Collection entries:

........

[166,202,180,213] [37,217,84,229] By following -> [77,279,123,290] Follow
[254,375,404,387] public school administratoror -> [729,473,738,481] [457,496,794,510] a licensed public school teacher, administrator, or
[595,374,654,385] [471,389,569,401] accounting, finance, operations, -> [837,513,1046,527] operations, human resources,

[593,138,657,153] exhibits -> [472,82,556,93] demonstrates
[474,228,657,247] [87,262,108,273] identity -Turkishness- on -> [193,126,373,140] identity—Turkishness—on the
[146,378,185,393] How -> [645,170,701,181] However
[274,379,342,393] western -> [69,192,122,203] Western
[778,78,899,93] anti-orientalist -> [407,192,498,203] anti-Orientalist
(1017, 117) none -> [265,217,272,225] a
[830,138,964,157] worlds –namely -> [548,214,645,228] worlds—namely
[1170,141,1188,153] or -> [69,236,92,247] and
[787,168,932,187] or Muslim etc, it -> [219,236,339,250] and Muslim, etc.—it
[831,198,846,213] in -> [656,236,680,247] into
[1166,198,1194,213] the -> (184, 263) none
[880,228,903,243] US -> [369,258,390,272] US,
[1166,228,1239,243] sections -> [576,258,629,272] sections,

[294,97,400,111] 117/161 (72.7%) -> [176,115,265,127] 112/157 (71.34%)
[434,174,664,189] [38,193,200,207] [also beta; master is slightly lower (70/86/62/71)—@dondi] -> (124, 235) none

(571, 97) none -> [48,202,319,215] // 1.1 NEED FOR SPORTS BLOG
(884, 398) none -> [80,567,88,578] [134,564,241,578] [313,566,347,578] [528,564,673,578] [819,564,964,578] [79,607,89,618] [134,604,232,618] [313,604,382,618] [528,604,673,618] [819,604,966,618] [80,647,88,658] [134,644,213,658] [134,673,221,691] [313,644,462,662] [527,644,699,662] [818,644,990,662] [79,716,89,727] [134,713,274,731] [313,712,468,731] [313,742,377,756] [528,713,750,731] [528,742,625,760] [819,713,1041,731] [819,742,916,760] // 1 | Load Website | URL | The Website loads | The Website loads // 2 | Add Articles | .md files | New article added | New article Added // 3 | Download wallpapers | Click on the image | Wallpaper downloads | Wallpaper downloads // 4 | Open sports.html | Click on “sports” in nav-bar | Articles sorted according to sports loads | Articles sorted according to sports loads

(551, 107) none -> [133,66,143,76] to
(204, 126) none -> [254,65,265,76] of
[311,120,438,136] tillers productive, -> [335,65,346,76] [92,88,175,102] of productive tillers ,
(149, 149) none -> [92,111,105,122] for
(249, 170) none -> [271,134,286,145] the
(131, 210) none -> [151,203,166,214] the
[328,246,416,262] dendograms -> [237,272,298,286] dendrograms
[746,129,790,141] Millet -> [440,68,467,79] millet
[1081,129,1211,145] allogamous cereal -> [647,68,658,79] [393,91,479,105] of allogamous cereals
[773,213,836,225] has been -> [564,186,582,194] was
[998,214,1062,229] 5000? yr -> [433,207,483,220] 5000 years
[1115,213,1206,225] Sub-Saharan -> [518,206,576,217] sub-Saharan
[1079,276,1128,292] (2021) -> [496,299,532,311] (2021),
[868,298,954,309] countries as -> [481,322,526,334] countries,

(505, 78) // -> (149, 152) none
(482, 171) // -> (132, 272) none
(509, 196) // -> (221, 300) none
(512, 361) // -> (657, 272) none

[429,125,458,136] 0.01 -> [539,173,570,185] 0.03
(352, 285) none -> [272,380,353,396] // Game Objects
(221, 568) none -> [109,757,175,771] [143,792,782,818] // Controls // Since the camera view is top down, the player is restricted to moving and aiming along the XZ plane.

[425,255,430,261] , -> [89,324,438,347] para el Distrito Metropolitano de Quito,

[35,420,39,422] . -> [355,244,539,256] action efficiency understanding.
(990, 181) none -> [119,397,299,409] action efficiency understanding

........

== How to complete this task ==
Write each line of the data down again exactly as it reads.

== Result ==
[166,202,180,213] [37,217,84,229] By following -> [77,279,123,290] Follow
[254,375,404,387] public school administratoror -> [729,473,738,481] [457,496,794,510] a licensed public school teacher, administrator, or
[595,374,654,385] [471,389,569,401] accounting, finance, operations, -> [837,513,1046,527] operations, human resources,

[593,138,657,153] exhibits -> [472,82,556,93] demonstrates
[474,228,657,247] [87,262,108,273] identity -Turkishness- on -> [193,126,373,140] identity—Turkishness—on the
[146,378,185,393] How -> [645,170,701,181] However
[274,379,342,393] western -> [69,192,122,203] Western
[778,78,899,93] anti-orientalist -> [407,192,498,203] anti-Orientalist
(1017, 117) none -> [265,217,272,225] a
[830,138,964,157] worlds –namely -> [548,214,645,228] worlds—namely
[1170,141,1188,153] or -> [69,236,92,247] and
[787,168,932,187] or Muslim etc, it -> [219,236,339,250] and Muslim, etc.—it
[831,198,846,213] in -> [656,236,680,247] into
[1166,198,1194,213] the -> (184, 263) none
[880,228,903,243] US -> [369,258,390,272] US,
[1166,228,1239,243] sections -> [576,258,629,272] sections,

[294,97,400,111] 117/161 (72.7%) -> [176,115,265,127] 112/157 (71.34%)
[434,174,664,189] [38,193,200,207] [also beta; master is slightly lower (70/86/62/71)—@dondi] -> (124, 235) none

(571, 97) none -> [48,202,319,215] // 1.1 NEED FOR SPORTS BLOG
(884, 398) none -> [80,567,88,578] [134,564,241,578] [313,566,347,578] [528,564,673,578] [819,564,964,578] [79,607,89,618] [134,604,232,618] [313,604,382,618] [528,604,673,618] [819,604,966,618] [80,647,88,658] [134,644,213,658] [134,673,221,691] [313,644,462,662] [527,644,699,662] [818,644,990,662] [79,716,89,727] [134,713,274,731] [313,712,468,731] [313,742,377,756] [528,713,750,731] [528,742,625,760] [819,713,1041,731] [819,742,916,760] // 1 | Load Website | URL | The Website loads | The Website loads // 2 | Add Articles | .md files | New article added | New article Added // 3 | Download wallpapers | Click on the image | Wallpaper downloads | Wallpaper downloads // 4 | Open sports.html | Click on “sports” in nav-bar | Articles sorted according to sports loads | Articles sorted according to sports loads

(551, 107) none -> [133,66,143,76] to
(204, 126) none -> [254,65,265,76] of
[311,120,438,136] tillers productive, -> [335,65,346,76] [92,88,175,102] of productive tillers ,
(149, 149) none -> [92,111,105,122] for
(249, 170) none -> [271,134,286,145] the
(131, 210) none -> [151,203,166,214] the
[328,246,416,262] dendograms -> [237,272,298,286] dendrograms
[746,129,790,141] Millet -> [440,68,467,79] millet
[1081,129,1211,145] allogamous cereal -> [647,68,658,79] [393,91,479,105] of allogamous cereals
[773,213,836,225] has been -> [564,186,582,194] was
[998,214,1062,229] 5000? yr -> [433,207,483,220] 5000 years
[1115,213,1206,225] Sub-Saharan -> [518,206,576,217] sub-Saharan
[1079,276,1128,292] (2021) -> [496,299,532,311] (2021),
[868,298,954,309] countries as -> [481,322,526,334] countries,

(505, 78) // -> (149, 152) none
(482, 171) // -> (132, 272) none
(509, 196) // -> (221, 300) none
(512, 361) // -> (657, 272) none

[429,125,458,136] 0.01 -> [539,173,570,185] 0.03
(352, 285) none -> [272,380,353,396] // Game Objects
(221, 568) none -> [109,757,175,771] [143,792,782,818] // Controls // Since the camera view is top down, the player is restricted to moving and aiming along the XZ plane.

[425,255,430,261] , -> [89,324,438,347] para el Distrito Metropolitano de Quito,

[35,420,39,422] . -> [355,244,539,256] action efficiency understanding.
(990, 181) none -> [119,397,299,409] action efficiency understanding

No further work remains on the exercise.